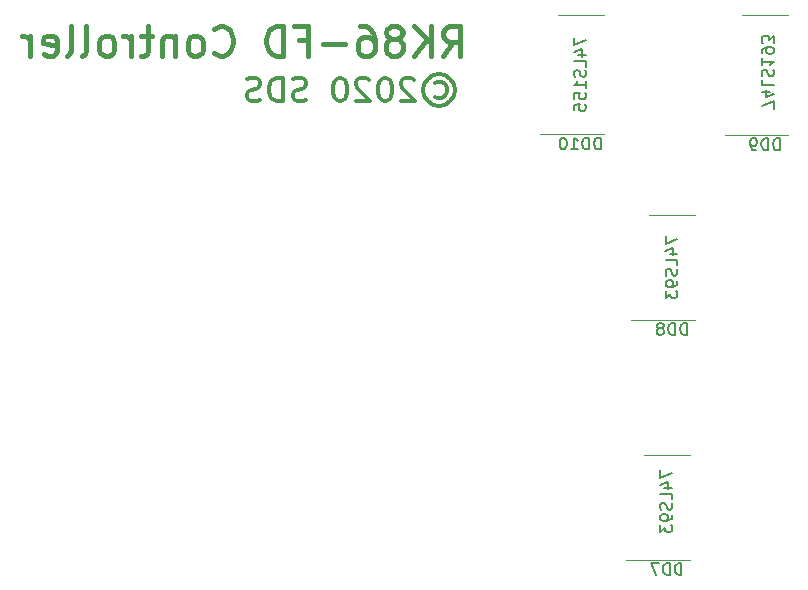
<source format=gbr>
G04 #@! TF.GenerationSoftware,KiCad,Pcbnew,(5.1.5)-3*
G04 #@! TF.CreationDate,2020-09-13T19:19:07-07:00*
G04 #@! TF.ProjectId,rk86kngmd,726b3836-6b6e-4676-9d64-2e6b69636164,rev?*
G04 #@! TF.SameCoordinates,Original*
G04 #@! TF.FileFunction,Legend,Bot*
G04 #@! TF.FilePolarity,Positive*
%FSLAX46Y46*%
G04 Gerber Fmt 4.6, Leading zero omitted, Abs format (unit mm)*
G04 Created by KiCad (PCBNEW (5.1.5)-3) date 2020-09-13 19:19:07*
%MOMM*%
%LPD*%
G04 APERTURE LIST*
%ADD10C,0.300000*%
%ADD11C,0.400000*%
%ADD12C,0.120000*%
%ADD13C,0.150000*%
G04 APERTURE END LIST*
D10*
X92290038Y-78974352D02*
X92480514Y-78879114D01*
X92861466Y-78879114D01*
X93051942Y-78974352D01*
X93242419Y-79164828D01*
X93337657Y-79355304D01*
X93337657Y-79736257D01*
X93242419Y-79926733D01*
X93051942Y-80117209D01*
X92861466Y-80212447D01*
X92480514Y-80212447D01*
X92290038Y-80117209D01*
X92670990Y-78212447D02*
X93147180Y-78307685D01*
X93623371Y-78593400D01*
X93909085Y-79069590D01*
X94004323Y-79545780D01*
X93909085Y-80021971D01*
X93623371Y-80498161D01*
X93147180Y-80783876D01*
X92670990Y-80879114D01*
X92194800Y-80783876D01*
X91718609Y-80498161D01*
X91432895Y-80021971D01*
X91337657Y-79545780D01*
X91432895Y-79069590D01*
X91718609Y-78593400D01*
X92194800Y-78307685D01*
X92670990Y-78212447D01*
X90575752Y-78688638D02*
X90480514Y-78593400D01*
X90290038Y-78498161D01*
X89813847Y-78498161D01*
X89623371Y-78593400D01*
X89528133Y-78688638D01*
X89432895Y-78879114D01*
X89432895Y-79069590D01*
X89528133Y-79355304D01*
X90670990Y-80498161D01*
X89432895Y-80498161D01*
X88194800Y-78498161D02*
X88004323Y-78498161D01*
X87813847Y-78593400D01*
X87718609Y-78688638D01*
X87623371Y-78879114D01*
X87528133Y-79260066D01*
X87528133Y-79736257D01*
X87623371Y-80117209D01*
X87718609Y-80307685D01*
X87813847Y-80402923D01*
X88004323Y-80498161D01*
X88194800Y-80498161D01*
X88385276Y-80402923D01*
X88480514Y-80307685D01*
X88575752Y-80117209D01*
X88670990Y-79736257D01*
X88670990Y-79260066D01*
X88575752Y-78879114D01*
X88480514Y-78688638D01*
X88385276Y-78593400D01*
X88194800Y-78498161D01*
X86766228Y-78688638D02*
X86670990Y-78593400D01*
X86480514Y-78498161D01*
X86004323Y-78498161D01*
X85813847Y-78593400D01*
X85718609Y-78688638D01*
X85623371Y-78879114D01*
X85623371Y-79069590D01*
X85718609Y-79355304D01*
X86861466Y-80498161D01*
X85623371Y-80498161D01*
X84385276Y-78498161D02*
X84194800Y-78498161D01*
X84004323Y-78593400D01*
X83909085Y-78688638D01*
X83813847Y-78879114D01*
X83718609Y-79260066D01*
X83718609Y-79736257D01*
X83813847Y-80117209D01*
X83909085Y-80307685D01*
X84004323Y-80402923D01*
X84194800Y-80498161D01*
X84385276Y-80498161D01*
X84575752Y-80402923D01*
X84670990Y-80307685D01*
X84766228Y-80117209D01*
X84861466Y-79736257D01*
X84861466Y-79260066D01*
X84766228Y-78879114D01*
X84670990Y-78688638D01*
X84575752Y-78593400D01*
X84385276Y-78498161D01*
X81432895Y-80402923D02*
X81147180Y-80498161D01*
X80670990Y-80498161D01*
X80480514Y-80402923D01*
X80385276Y-80307685D01*
X80290038Y-80117209D01*
X80290038Y-79926733D01*
X80385276Y-79736257D01*
X80480514Y-79641019D01*
X80670990Y-79545780D01*
X81051942Y-79450542D01*
X81242419Y-79355304D01*
X81337657Y-79260066D01*
X81432895Y-79069590D01*
X81432895Y-78879114D01*
X81337657Y-78688638D01*
X81242419Y-78593400D01*
X81051942Y-78498161D01*
X80575752Y-78498161D01*
X80290038Y-78593400D01*
X79432895Y-80498161D02*
X79432895Y-78498161D01*
X78956704Y-78498161D01*
X78670990Y-78593400D01*
X78480514Y-78783876D01*
X78385276Y-78974352D01*
X78290038Y-79355304D01*
X78290038Y-79641019D01*
X78385276Y-80021971D01*
X78480514Y-80212447D01*
X78670990Y-80402923D01*
X78956704Y-80498161D01*
X79432895Y-80498161D01*
X77528133Y-80402923D02*
X77242419Y-80498161D01*
X76766228Y-80498161D01*
X76575752Y-80402923D01*
X76480514Y-80307685D01*
X76385276Y-80117209D01*
X76385276Y-79926733D01*
X76480514Y-79736257D01*
X76575752Y-79641019D01*
X76766228Y-79545780D01*
X77147180Y-79450542D01*
X77337657Y-79355304D01*
X77432895Y-79260066D01*
X77528133Y-79069590D01*
X77528133Y-78879114D01*
X77432895Y-78688638D01*
X77337657Y-78593400D01*
X77147180Y-78498161D01*
X76670990Y-78498161D01*
X76385276Y-78593400D01*
D11*
X93040285Y-76650952D02*
X93873619Y-75460476D01*
X94468857Y-76650952D02*
X94468857Y-74150952D01*
X93516476Y-74150952D01*
X93278380Y-74270000D01*
X93159333Y-74389047D01*
X93040285Y-74627142D01*
X93040285Y-74984285D01*
X93159333Y-75222380D01*
X93278380Y-75341428D01*
X93516476Y-75460476D01*
X94468857Y-75460476D01*
X91968857Y-76650952D02*
X91968857Y-74150952D01*
X90540285Y-76650952D02*
X91611714Y-75222380D01*
X90540285Y-74150952D02*
X91968857Y-75579523D01*
X89111714Y-75222380D02*
X89349809Y-75103333D01*
X89468857Y-74984285D01*
X89587904Y-74746190D01*
X89587904Y-74627142D01*
X89468857Y-74389047D01*
X89349809Y-74270000D01*
X89111714Y-74150952D01*
X88635523Y-74150952D01*
X88397428Y-74270000D01*
X88278380Y-74389047D01*
X88159333Y-74627142D01*
X88159333Y-74746190D01*
X88278380Y-74984285D01*
X88397428Y-75103333D01*
X88635523Y-75222380D01*
X89111714Y-75222380D01*
X89349809Y-75341428D01*
X89468857Y-75460476D01*
X89587904Y-75698571D01*
X89587904Y-76174761D01*
X89468857Y-76412857D01*
X89349809Y-76531904D01*
X89111714Y-76650952D01*
X88635523Y-76650952D01*
X88397428Y-76531904D01*
X88278380Y-76412857D01*
X88159333Y-76174761D01*
X88159333Y-75698571D01*
X88278380Y-75460476D01*
X88397428Y-75341428D01*
X88635523Y-75222380D01*
X86016476Y-74150952D02*
X86492666Y-74150952D01*
X86730761Y-74270000D01*
X86849809Y-74389047D01*
X87087904Y-74746190D01*
X87206952Y-75222380D01*
X87206952Y-76174761D01*
X87087904Y-76412857D01*
X86968857Y-76531904D01*
X86730761Y-76650952D01*
X86254571Y-76650952D01*
X86016476Y-76531904D01*
X85897428Y-76412857D01*
X85778380Y-76174761D01*
X85778380Y-75579523D01*
X85897428Y-75341428D01*
X86016476Y-75222380D01*
X86254571Y-75103333D01*
X86730761Y-75103333D01*
X86968857Y-75222380D01*
X87087904Y-75341428D01*
X87206952Y-75579523D01*
X84706952Y-75698571D02*
X82802190Y-75698571D01*
X80778380Y-75341428D02*
X81611714Y-75341428D01*
X81611714Y-76650952D02*
X81611714Y-74150952D01*
X80421238Y-74150952D01*
X79468857Y-76650952D02*
X79468857Y-74150952D01*
X78873619Y-74150952D01*
X78516476Y-74270000D01*
X78278380Y-74508095D01*
X78159333Y-74746190D01*
X78040285Y-75222380D01*
X78040285Y-75579523D01*
X78159333Y-76055714D01*
X78278380Y-76293809D01*
X78516476Y-76531904D01*
X78873619Y-76650952D01*
X79468857Y-76650952D01*
X73635523Y-76412857D02*
X73754571Y-76531904D01*
X74111714Y-76650952D01*
X74349809Y-76650952D01*
X74706952Y-76531904D01*
X74945047Y-76293809D01*
X75064095Y-76055714D01*
X75183142Y-75579523D01*
X75183142Y-75222380D01*
X75064095Y-74746190D01*
X74945047Y-74508095D01*
X74706952Y-74270000D01*
X74349809Y-74150952D01*
X74111714Y-74150952D01*
X73754571Y-74270000D01*
X73635523Y-74389047D01*
X72206952Y-76650952D02*
X72445047Y-76531904D01*
X72564095Y-76412857D01*
X72683142Y-76174761D01*
X72683142Y-75460476D01*
X72564095Y-75222380D01*
X72445047Y-75103333D01*
X72206952Y-74984285D01*
X71849809Y-74984285D01*
X71611714Y-75103333D01*
X71492666Y-75222380D01*
X71373619Y-75460476D01*
X71373619Y-76174761D01*
X71492666Y-76412857D01*
X71611714Y-76531904D01*
X71849809Y-76650952D01*
X72206952Y-76650952D01*
X70302190Y-74984285D02*
X70302190Y-76650952D01*
X70302190Y-75222380D02*
X70183142Y-75103333D01*
X69945047Y-74984285D01*
X69587904Y-74984285D01*
X69349809Y-75103333D01*
X69230761Y-75341428D01*
X69230761Y-76650952D01*
X68397428Y-74984285D02*
X67445047Y-74984285D01*
X68040285Y-74150952D02*
X68040285Y-76293809D01*
X67921238Y-76531904D01*
X67683142Y-76650952D01*
X67445047Y-76650952D01*
X66611714Y-76650952D02*
X66611714Y-74984285D01*
X66611714Y-75460476D02*
X66492666Y-75222380D01*
X66373619Y-75103333D01*
X66135523Y-74984285D01*
X65897428Y-74984285D01*
X64706952Y-76650952D02*
X64945047Y-76531904D01*
X65064095Y-76412857D01*
X65183142Y-76174761D01*
X65183142Y-75460476D01*
X65064095Y-75222380D01*
X64945047Y-75103333D01*
X64706952Y-74984285D01*
X64349809Y-74984285D01*
X64111714Y-75103333D01*
X63992666Y-75222380D01*
X63873619Y-75460476D01*
X63873619Y-76174761D01*
X63992666Y-76412857D01*
X64111714Y-76531904D01*
X64349809Y-76650952D01*
X64706952Y-76650952D01*
X62445047Y-76650952D02*
X62683142Y-76531904D01*
X62802190Y-76293809D01*
X62802190Y-74150952D01*
X61135523Y-76650952D02*
X61373619Y-76531904D01*
X61492666Y-76293809D01*
X61492666Y-74150952D01*
X59230761Y-76531904D02*
X59468857Y-76650952D01*
X59945047Y-76650952D01*
X60183142Y-76531904D01*
X60302190Y-76293809D01*
X60302190Y-75341428D01*
X60183142Y-75103333D01*
X59945047Y-74984285D01*
X59468857Y-74984285D01*
X59230761Y-75103333D01*
X59111714Y-75341428D01*
X59111714Y-75579523D01*
X60302190Y-75817619D01*
X58040285Y-76650952D02*
X58040285Y-74984285D01*
X58040285Y-75460476D02*
X57921238Y-75222380D01*
X57802190Y-75103333D01*
X57564095Y-74984285D01*
X57326000Y-74984285D01*
D12*
X104651000Y-83297800D02*
X101201000Y-83297800D01*
X104651000Y-83297800D02*
X106601000Y-83297800D01*
X104651000Y-73177800D02*
X102701000Y-73177800D01*
X104651000Y-73177800D02*
X106601000Y-73177800D01*
X120297000Y-83361300D02*
X116847000Y-83361300D01*
X120297000Y-83361300D02*
X122247000Y-83361300D01*
X120297000Y-73241300D02*
X118347000Y-73241300D01*
X120297000Y-73241300D02*
X122247000Y-73241300D01*
X112398000Y-99005000D02*
X108948000Y-99005000D01*
X112398000Y-99005000D02*
X114348000Y-99005000D01*
X112398000Y-90135000D02*
X110448000Y-90135000D01*
X112398000Y-90135000D02*
X114348000Y-90135000D01*
X111955000Y-119325000D02*
X108505000Y-119325000D01*
X111955000Y-119325000D02*
X113905000Y-119325000D01*
X111955000Y-110455000D02*
X110005000Y-110455000D01*
X111955000Y-110455000D02*
X113905000Y-110455000D01*
D13*
X106365285Y-84590180D02*
X106365285Y-83590180D01*
X106127190Y-83590180D01*
X105984333Y-83637800D01*
X105889095Y-83733038D01*
X105841476Y-83828276D01*
X105793857Y-84018752D01*
X105793857Y-84161609D01*
X105841476Y-84352085D01*
X105889095Y-84447323D01*
X105984333Y-84542561D01*
X106127190Y-84590180D01*
X106365285Y-84590180D01*
X105365285Y-84590180D02*
X105365285Y-83590180D01*
X105127190Y-83590180D01*
X104984333Y-83637800D01*
X104889095Y-83733038D01*
X104841476Y-83828276D01*
X104793857Y-84018752D01*
X104793857Y-84161609D01*
X104841476Y-84352085D01*
X104889095Y-84447323D01*
X104984333Y-84542561D01*
X105127190Y-84590180D01*
X105365285Y-84590180D01*
X103841476Y-84590180D02*
X104412904Y-84590180D01*
X104127190Y-84590180D02*
X104127190Y-83590180D01*
X104222428Y-83733038D01*
X104317666Y-83828276D01*
X104412904Y-83875895D01*
X103222428Y-83590180D02*
X103127190Y-83590180D01*
X103031952Y-83637800D01*
X102984333Y-83685419D01*
X102936714Y-83780657D01*
X102889095Y-83971133D01*
X102889095Y-84209228D01*
X102936714Y-84399704D01*
X102984333Y-84494942D01*
X103031952Y-84542561D01*
X103127190Y-84590180D01*
X103222428Y-84590180D01*
X103317666Y-84542561D01*
X103365285Y-84494942D01*
X103412904Y-84399704D01*
X103460523Y-84209228D01*
X103460523Y-83971133D01*
X103412904Y-83780657D01*
X103365285Y-83685419D01*
X103317666Y-83637800D01*
X103222428Y-83590180D01*
X104103380Y-75118752D02*
X104103380Y-75785419D01*
X105103380Y-75356847D01*
X104436714Y-76594942D02*
X105103380Y-76594942D01*
X104055761Y-76356847D02*
X104770047Y-76118752D01*
X104770047Y-76737800D01*
X105103380Y-77594942D02*
X105103380Y-77118752D01*
X104103380Y-77118752D01*
X105055761Y-77880657D02*
X105103380Y-78023514D01*
X105103380Y-78261609D01*
X105055761Y-78356847D01*
X105008142Y-78404466D01*
X104912904Y-78452085D01*
X104817666Y-78452085D01*
X104722428Y-78404466D01*
X104674809Y-78356847D01*
X104627190Y-78261609D01*
X104579571Y-78071133D01*
X104531952Y-77975895D01*
X104484333Y-77928276D01*
X104389095Y-77880657D01*
X104293857Y-77880657D01*
X104198619Y-77928276D01*
X104151000Y-77975895D01*
X104103380Y-78071133D01*
X104103380Y-78309228D01*
X104151000Y-78452085D01*
X105103380Y-79404466D02*
X105103380Y-78833038D01*
X105103380Y-79118752D02*
X104103380Y-79118752D01*
X104246238Y-79023514D01*
X104341476Y-78928276D01*
X104389095Y-78833038D01*
X104103380Y-80309228D02*
X104103380Y-79833038D01*
X104579571Y-79785419D01*
X104531952Y-79833038D01*
X104484333Y-79928276D01*
X104484333Y-80166371D01*
X104531952Y-80261609D01*
X104579571Y-80309228D01*
X104674809Y-80356847D01*
X104912904Y-80356847D01*
X105008142Y-80309228D01*
X105055761Y-80261609D01*
X105103380Y-80166371D01*
X105103380Y-79928276D01*
X105055761Y-79833038D01*
X105008142Y-79785419D01*
X104103380Y-81261609D02*
X104103380Y-80785419D01*
X104579571Y-80737800D01*
X104531952Y-80785419D01*
X104484333Y-80880657D01*
X104484333Y-81118752D01*
X104531952Y-81213990D01*
X104579571Y-81261609D01*
X104674809Y-81309228D01*
X104912904Y-81309228D01*
X105008142Y-81261609D01*
X105055761Y-81213990D01*
X105103380Y-81118752D01*
X105103380Y-80880657D01*
X105055761Y-80785419D01*
X105008142Y-80737800D01*
X121535095Y-84653680D02*
X121535095Y-83653680D01*
X121297000Y-83653680D01*
X121154142Y-83701300D01*
X121058904Y-83796538D01*
X121011285Y-83891776D01*
X120963666Y-84082252D01*
X120963666Y-84225109D01*
X121011285Y-84415585D01*
X121058904Y-84510823D01*
X121154142Y-84606061D01*
X121297000Y-84653680D01*
X121535095Y-84653680D01*
X120535095Y-84653680D02*
X120535095Y-83653680D01*
X120297000Y-83653680D01*
X120154142Y-83701300D01*
X120058904Y-83796538D01*
X120011285Y-83891776D01*
X119963666Y-84082252D01*
X119963666Y-84225109D01*
X120011285Y-84415585D01*
X120058904Y-84510823D01*
X120154142Y-84606061D01*
X120297000Y-84653680D01*
X120535095Y-84653680D01*
X119487476Y-84653680D02*
X119297000Y-84653680D01*
X119201761Y-84606061D01*
X119154142Y-84558442D01*
X119058904Y-84415585D01*
X119011285Y-84225109D01*
X119011285Y-83844157D01*
X119058904Y-83748919D01*
X119106523Y-83701300D01*
X119201761Y-83653680D01*
X119392238Y-83653680D01*
X119487476Y-83701300D01*
X119535095Y-83748919D01*
X119582714Y-83844157D01*
X119582714Y-84082252D01*
X119535095Y-84177490D01*
X119487476Y-84225109D01*
X119392238Y-84272728D01*
X119201761Y-84272728D01*
X119106523Y-84225109D01*
X119058904Y-84177490D01*
X119011285Y-84082252D01*
X120997019Y-81166347D02*
X120997019Y-80499680D01*
X119997019Y-80928252D01*
X120663685Y-79690157D02*
X119997019Y-79690157D01*
X121044638Y-79928252D02*
X120330352Y-80166347D01*
X120330352Y-79547300D01*
X119997019Y-78690157D02*
X119997019Y-79166347D01*
X120997019Y-79166347D01*
X120044638Y-78404442D02*
X119997019Y-78261585D01*
X119997019Y-78023490D01*
X120044638Y-77928252D01*
X120092257Y-77880633D01*
X120187495Y-77833014D01*
X120282733Y-77833014D01*
X120377971Y-77880633D01*
X120425590Y-77928252D01*
X120473209Y-78023490D01*
X120520828Y-78213966D01*
X120568447Y-78309204D01*
X120616066Y-78356823D01*
X120711304Y-78404442D01*
X120806542Y-78404442D01*
X120901780Y-78356823D01*
X120949400Y-78309204D01*
X120997019Y-78213966D01*
X120997019Y-77975871D01*
X120949400Y-77833014D01*
X119997019Y-76880633D02*
X119997019Y-77452061D01*
X119997019Y-77166347D02*
X120997019Y-77166347D01*
X120854161Y-77261585D01*
X120758923Y-77356823D01*
X120711304Y-77452061D01*
X119997019Y-76404442D02*
X119997019Y-76213966D01*
X120044638Y-76118728D01*
X120092257Y-76071109D01*
X120235114Y-75975871D01*
X120425590Y-75928252D01*
X120806542Y-75928252D01*
X120901780Y-75975871D01*
X120949400Y-76023490D01*
X120997019Y-76118728D01*
X120997019Y-76309204D01*
X120949400Y-76404442D01*
X120901780Y-76452061D01*
X120806542Y-76499680D01*
X120568447Y-76499680D01*
X120473209Y-76452061D01*
X120425590Y-76404442D01*
X120377971Y-76309204D01*
X120377971Y-76118728D01*
X120425590Y-76023490D01*
X120473209Y-75975871D01*
X120568447Y-75928252D01*
X120997019Y-75594919D02*
X120997019Y-74975871D01*
X120616066Y-75309204D01*
X120616066Y-75166347D01*
X120568447Y-75071109D01*
X120520828Y-75023490D01*
X120425590Y-74975871D01*
X120187495Y-74975871D01*
X120092257Y-75023490D01*
X120044638Y-75071109D01*
X119997019Y-75166347D01*
X119997019Y-75452061D01*
X120044638Y-75547300D01*
X120092257Y-75594919D01*
X113636095Y-100302380D02*
X113636095Y-99302380D01*
X113398000Y-99302380D01*
X113255142Y-99350000D01*
X113159904Y-99445238D01*
X113112285Y-99540476D01*
X113064666Y-99730952D01*
X113064666Y-99873809D01*
X113112285Y-100064285D01*
X113159904Y-100159523D01*
X113255142Y-100254761D01*
X113398000Y-100302380D01*
X113636095Y-100302380D01*
X112636095Y-100302380D02*
X112636095Y-99302380D01*
X112398000Y-99302380D01*
X112255142Y-99350000D01*
X112159904Y-99445238D01*
X112112285Y-99540476D01*
X112064666Y-99730952D01*
X112064666Y-99873809D01*
X112112285Y-100064285D01*
X112159904Y-100159523D01*
X112255142Y-100254761D01*
X112398000Y-100302380D01*
X112636095Y-100302380D01*
X111493238Y-99730952D02*
X111588476Y-99683333D01*
X111636095Y-99635714D01*
X111683714Y-99540476D01*
X111683714Y-99492857D01*
X111636095Y-99397619D01*
X111588476Y-99350000D01*
X111493238Y-99302380D01*
X111302761Y-99302380D01*
X111207523Y-99350000D01*
X111159904Y-99397619D01*
X111112285Y-99492857D01*
X111112285Y-99540476D01*
X111159904Y-99635714D01*
X111207523Y-99683333D01*
X111302761Y-99730952D01*
X111493238Y-99730952D01*
X111588476Y-99778571D01*
X111636095Y-99826190D01*
X111683714Y-99921428D01*
X111683714Y-100111904D01*
X111636095Y-100207142D01*
X111588476Y-100254761D01*
X111493238Y-100302380D01*
X111302761Y-100302380D01*
X111207523Y-100254761D01*
X111159904Y-100207142D01*
X111112285Y-100111904D01*
X111112285Y-99921428D01*
X111159904Y-99826190D01*
X111207523Y-99778571D01*
X111302761Y-99730952D01*
X111850380Y-91927142D02*
X111850380Y-92593809D01*
X112850380Y-92165238D01*
X112183714Y-93403333D02*
X112850380Y-93403333D01*
X111802761Y-93165238D02*
X112517047Y-92927142D01*
X112517047Y-93546190D01*
X112850380Y-94403333D02*
X112850380Y-93927142D01*
X111850380Y-93927142D01*
X112802761Y-94689047D02*
X112850380Y-94831904D01*
X112850380Y-95070000D01*
X112802761Y-95165238D01*
X112755142Y-95212857D01*
X112659904Y-95260476D01*
X112564666Y-95260476D01*
X112469428Y-95212857D01*
X112421809Y-95165238D01*
X112374190Y-95070000D01*
X112326571Y-94879523D01*
X112278952Y-94784285D01*
X112231333Y-94736666D01*
X112136095Y-94689047D01*
X112040857Y-94689047D01*
X111945619Y-94736666D01*
X111898000Y-94784285D01*
X111850380Y-94879523D01*
X111850380Y-95117619D01*
X111898000Y-95260476D01*
X112850380Y-95736666D02*
X112850380Y-95927142D01*
X112802761Y-96022380D01*
X112755142Y-96070000D01*
X112612285Y-96165238D01*
X112421809Y-96212857D01*
X112040857Y-96212857D01*
X111945619Y-96165238D01*
X111898000Y-96117619D01*
X111850380Y-96022380D01*
X111850380Y-95831904D01*
X111898000Y-95736666D01*
X111945619Y-95689047D01*
X112040857Y-95641428D01*
X112278952Y-95641428D01*
X112374190Y-95689047D01*
X112421809Y-95736666D01*
X112469428Y-95831904D01*
X112469428Y-96022380D01*
X112421809Y-96117619D01*
X112374190Y-96165238D01*
X112278952Y-96212857D01*
X111850380Y-96546190D02*
X111850380Y-97165238D01*
X112231333Y-96831904D01*
X112231333Y-96974761D01*
X112278952Y-97070000D01*
X112326571Y-97117619D01*
X112421809Y-97165238D01*
X112659904Y-97165238D01*
X112755142Y-97117619D01*
X112802761Y-97070000D01*
X112850380Y-96974761D01*
X112850380Y-96689047D01*
X112802761Y-96593809D01*
X112755142Y-96546190D01*
X113193095Y-120622380D02*
X113193095Y-119622380D01*
X112955000Y-119622380D01*
X112812142Y-119670000D01*
X112716904Y-119765238D01*
X112669285Y-119860476D01*
X112621666Y-120050952D01*
X112621666Y-120193809D01*
X112669285Y-120384285D01*
X112716904Y-120479523D01*
X112812142Y-120574761D01*
X112955000Y-120622380D01*
X113193095Y-120622380D01*
X112193095Y-120622380D02*
X112193095Y-119622380D01*
X111955000Y-119622380D01*
X111812142Y-119670000D01*
X111716904Y-119765238D01*
X111669285Y-119860476D01*
X111621666Y-120050952D01*
X111621666Y-120193809D01*
X111669285Y-120384285D01*
X111716904Y-120479523D01*
X111812142Y-120574761D01*
X111955000Y-120622380D01*
X112193095Y-120622380D01*
X111288333Y-119622380D02*
X110621666Y-119622380D01*
X111050238Y-120622380D01*
X111407380Y-111739142D02*
X111407380Y-112405809D01*
X112407380Y-111977238D01*
X111740714Y-113215333D02*
X112407380Y-113215333D01*
X111359761Y-112977238D02*
X112074047Y-112739142D01*
X112074047Y-113358190D01*
X112407380Y-114215333D02*
X112407380Y-113739142D01*
X111407380Y-113739142D01*
X112359761Y-114501047D02*
X112407380Y-114643904D01*
X112407380Y-114882000D01*
X112359761Y-114977238D01*
X112312142Y-115024857D01*
X112216904Y-115072476D01*
X112121666Y-115072476D01*
X112026428Y-115024857D01*
X111978809Y-114977238D01*
X111931190Y-114882000D01*
X111883571Y-114691523D01*
X111835952Y-114596285D01*
X111788333Y-114548666D01*
X111693095Y-114501047D01*
X111597857Y-114501047D01*
X111502619Y-114548666D01*
X111455000Y-114596285D01*
X111407380Y-114691523D01*
X111407380Y-114929619D01*
X111455000Y-115072476D01*
X112407380Y-115548666D02*
X112407380Y-115739142D01*
X112359761Y-115834380D01*
X112312142Y-115882000D01*
X112169285Y-115977238D01*
X111978809Y-116024857D01*
X111597857Y-116024857D01*
X111502619Y-115977238D01*
X111455000Y-115929619D01*
X111407380Y-115834380D01*
X111407380Y-115643904D01*
X111455000Y-115548666D01*
X111502619Y-115501047D01*
X111597857Y-115453428D01*
X111835952Y-115453428D01*
X111931190Y-115501047D01*
X111978809Y-115548666D01*
X112026428Y-115643904D01*
X112026428Y-115834380D01*
X111978809Y-115929619D01*
X111931190Y-115977238D01*
X111835952Y-116024857D01*
X111407380Y-116358190D02*
X111407380Y-116977238D01*
X111788333Y-116643904D01*
X111788333Y-116786761D01*
X111835952Y-116882000D01*
X111883571Y-116929619D01*
X111978809Y-116977238D01*
X112216904Y-116977238D01*
X112312142Y-116929619D01*
X112359761Y-116882000D01*
X112407380Y-116786761D01*
X112407380Y-116501047D01*
X112359761Y-116405809D01*
X112312142Y-116358190D01*
M02*

</source>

* * * * * * * * *

**EXERCISE REQUIREMENTS**
Transcribe the records above from the line holding "X89432895Y-79069590D01*" down to the line holding "X80670990Y-79545780D01*", inclusive, without adding anything.

**ANSWER TO THIS EXERCISE**
X89432895Y-79069590D01*
X89528133Y-79355304D01*
X90670990Y-80498161D01*
X89432895Y-80498161D01*
X88194800Y-78498161D02*
X88004323Y-78498161D01*
X87813847Y-78593400D01*
X87718609Y-78688638D01*
X87623371Y-78879114D01*
X87528133Y-79260066D01*
X87528133Y-79736257D01*
X87623371Y-80117209D01*
X87718609Y-80307685D01*
X87813847Y-80402923D01*
X88004323Y-80498161D01*
X88194800Y-80498161D01*
X88385276Y-80402923D01*
X88480514Y-80307685D01*
X88575752Y-80117209D01*
X88670990Y-79736257D01*
X88670990Y-79260066D01*
X88575752Y-78879114D01*
X88480514Y-78688638D01*
X88385276Y-78593400D01*
X88194800Y-78498161D01*
X86766228Y-78688638D02*
X86670990Y-78593400D01*
X86480514Y-78498161D01*
X86004323Y-78498161D01*
X85813847Y-78593400D01*
X85718609Y-78688638D01*
X85623371Y-78879114D01*
X85623371Y-79069590D01*
X85718609Y-79355304D01*
X86861466Y-80498161D01*
X85623371Y-80498161D01*
X84385276Y-78498161D02*
X84194800Y-78498161D01*
X84004323Y-78593400D01*
X83909085Y-78688638D01*
X83813847Y-78879114D01*
X83718609Y-79260066D01*
X83718609Y-79736257D01*
X83813847Y-80117209D01*
X83909085Y-80307685D01*
X84004323Y-80402923D01*
X84194800Y-80498161D01*
X84385276Y-80498161D01*
X84575752Y-80402923D01*
X84670990Y-80307685D01*
X84766228Y-80117209D01*
X84861466Y-79736257D01*
X84861466Y-79260066D01*
X84766228Y-78879114D01*
X84670990Y-78688638D01*
X84575752Y-78593400D01*
X84385276Y-78498161D01*
X81432895Y-80402923D02*
X81147180Y-80498161D01*
X80670990Y-80498161D01*
X80480514Y-80402923D01*
X80385276Y-80307685D01*
X80290038Y-80117209D01*
X80290038Y-79926733D01*
X80385276Y-79736257D01*
X80480514Y-79641019D01*
X80670990Y-79545780D01*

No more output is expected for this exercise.